この項目は、自分の仕事の貢献度や遂行レベルが、給与やボーナスといった経済的な対価に適切に反映されているかという納得感に焦点を当てています。

関連する学術概念

一口に「経済・地位報酬」といっても、上述の質問項目からしか情報が得られません。ここからは「経済・地位報酬」に関連する学術概念を参照し、この指標を深掘りしてみましょう。

例えば、「経済・地位報酬」に関連する概念には以下のようなものがあります。

報酬水準満足度 (Pay Level Satisfaction) [2]

報酬水準満足度は、従業員が自身の給与額そのものに対して抱く、肯定的または否定的な感情の度合いを表します。報酬水準満足度が高い人は、自分の仕事内容や責任に見合った、納得のいく給与をもらっていると感じています。

報酬水準満足度が高いと、離職しようと思う意思の低下、実際の離職の減少、客観的な職務パフォーマンスの向上などにつながることなどが分かっています。

分配的公正 (Distributive Justice)

分配的公正は、報酬、昇進、資源といった組織内での配分結果が、従業員の貢献度や努力に照らして公平であるかという個人の主観的な認識を表します[3]。分配的公正が確保されていると感じる従業員は、組織から尊重され、正当に評価されていると感じます。

分配的公正が高いと、組織との一体感・組織に対する自発的な貢献行動の増加、仕事をさぼるといった逸脱行動の減少につながることが分かっています[4][5][6]

相対的剥奪感 (Relative Deprivation)

自身が属する社会で一般的、あるいは望ましいとされる資源や生活水準を享受できていない状態を表します[7]。相対的剝奪感が少ない人は、同僚や他部署の報酬と比較しても、自分の待遇が不当に低いとは感じず、自分の貢献は公正に評価されていると感じています。

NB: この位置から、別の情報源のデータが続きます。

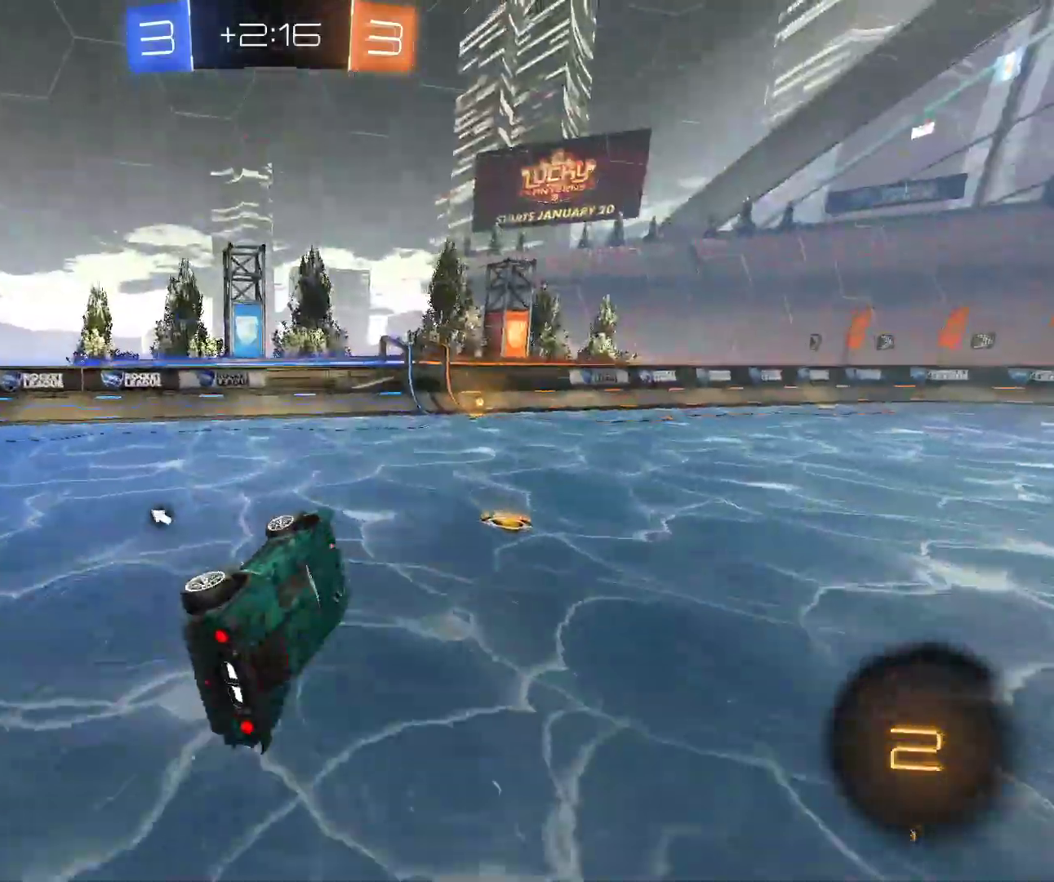
{"keys": [], "mouse": [], "events": []}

相対的剥奪感が低い(相対的剥奪感を抱いていない)と、心身健康度の向上、組織との一体感の促進、自分が所属する組織以外への偏見の緩和などにつながることが示されています[8][9]

研究知見から考える対策への手がかり

ここで質問です。集団分析結果で「経済・地位報酬」が良くない部署があった場合、どうすれば良いでしょうか?給与をすぐに上げるということは難しいですし、アプローチの幅が質問項目だけに限られてしまいます。

ここでは、研究知見を参照することで、質問項目以外のアプローチも探っていきたいと思います。

報酬水準満足度の研究から

報酬水準満足度を扱った研究では、以下のような条件下において、報酬水準満足度が促進されることが分かっています。

  • 外部公平性が確保されている:自社の給与水準が労働市場における同業他社の同等職種と比較して競争力があることで、従業員は自身のスキルや貢献が市場価値に照らして公正に評価されていると認識するメカニズムが働き、給与水準満足度が高まることが示されています[10]
  • 内部公平性が確保されている:同じ組織内の同僚、特に同じ職務に従事する他者と比較して、自身のインプット(努力、スキル、責任)に見合ったアウトカム(給与)を得られていると知覚されることで、公平理論に基づき、公正な処遇を受けているという感覚が生まれ、給与水準満足度が高まることが示されています[11]
  • 報酬制度に関する透明性の高いコミュニケーションが行われている:給与体系の仕組みや昇給の基準、各職務の給与レンジなどが明確に説明されることで、従業員は報酬決定の論理的根拠を理解し、不透明さから生じる憶測や不信感が払拭されるため、給与制度・運用への満足度が高まることが示されています[12]

分配的公正の研究から

分配的公正を扱った研究では、以下のような条件下において、分配的公正を促進できることが分かっています[13]

  • 貢献に基づく分配が行われている:組織の目標が生産性の最大化である場合に、個人の業績や努力といった貢献度に応じて報酬を分配することで、従業員は努力が報われるというインセンティブを感じ、その結果の配分を正当なものとして受け入れるため、分配的公正が高まることが示されています[14]
  • 状況に応じた分配原則が適切に適用されている:生産性向上、集団の調和、メンバーの福祉といった組織が追求する目標に応じて、それぞれ公平原則、平等原則、必要原則といった最も適合する分配ルールが一貫して適用されることで、その配分決定の正当性が従業員に理解され、納得感が高まるため、分配的公正が高まることが示されています[15]
  • 質の高い社会的交換関係が構築されている:従業員と組織の間に信頼や互恵性に基づく良好な関係性が存在することで、従業員は組織による報酬配分の決定をより好意的に解釈し、公正なものとして受け入れやすくなるため、分配的公正の知覚が高まることが示されています[16]

相対的剝奪感の研究から

相対的剝奪感を扱った研究では、以下のような条件下において、相対的剝奪感が低下することが分かっています。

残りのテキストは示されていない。